A landlord’s promise, a tenant’s power
When it comes to leases, most people believe that landlords hold most of the power. However, in relation to long residential leases, the tables may well have recently turned in one respect at least following a recent Supreme Court decision.
Generally speaking, when it comes to leases, most people believe that landlords hold most of the power. However, in relation to long residential leases, the tables may well have recently turned in one respect at least following a recent Supreme Court decision. Simply put, a landlord is not now free to license works in breach of an absolute prohibition in a lease against carrying out alterations without the agreement of all the other flat tenants in a block where a landlord has covenanted to enforce similar obligations against all the tenants in the block (known as a mutual enforcement covenant).
As a result, it now appears that a tenant has increased control over its landlord’s decisions. A landlord is no longer freely able to agree works (that may be perfectly reasonable and well intentioned) falling within an absolute prohibition without first obtaining the agreement of all the tenants who benefit from a mutual enforcement covenant.

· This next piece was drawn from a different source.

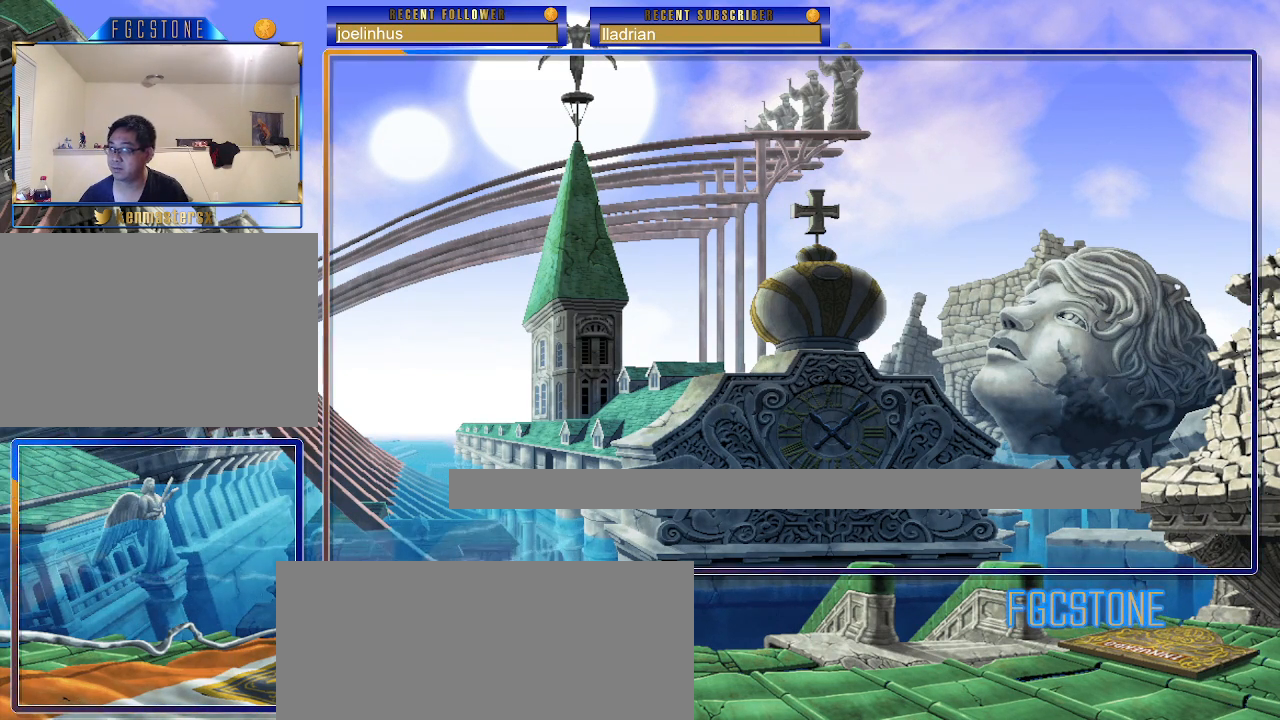
{"buttons": [], "events": []}
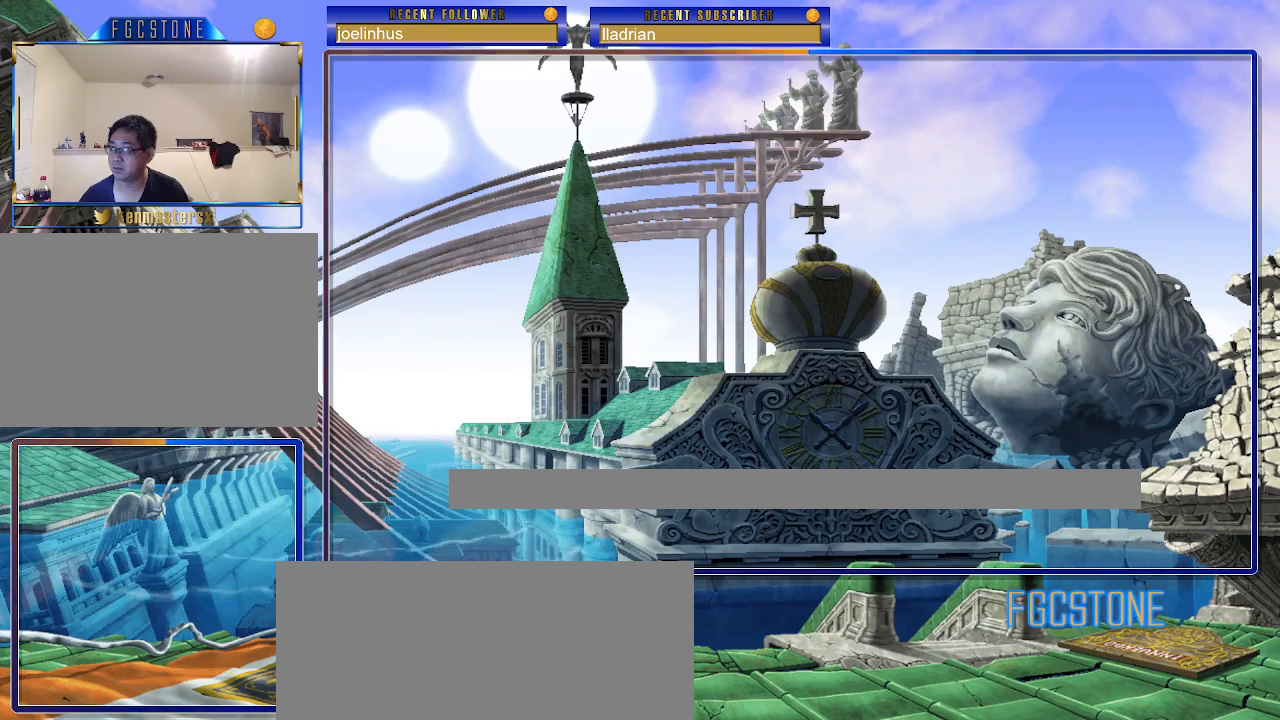
{"buttons": [], "events": []}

In other words, tenants in a block may now have the power to control certain alterations a landlord may consent to. At the most extreme limits of such power, tenants could potentially prevent alterations occurring altogether since, in a block with a substantial number of flats, it is highly likely that at least one tenant will object to works being carried out.
This case demonstrates just how careful residential landlords in a block are going to have to be when receiving requests to license something which is otherwise absolutely prohibited under a lease. This applies not just in relation to alterations, but potentially extends to any absolute prohibitions under a lease (e.g. those relating to use). Mutual enforcement covenants are not a requirement under the current edition of the Council of Mortgage Lenders’ Handbook, so a landlord may wish to consider whether it enters into mutual enforcement covenants in the future, especially given how easy it could prove to breach those covenants.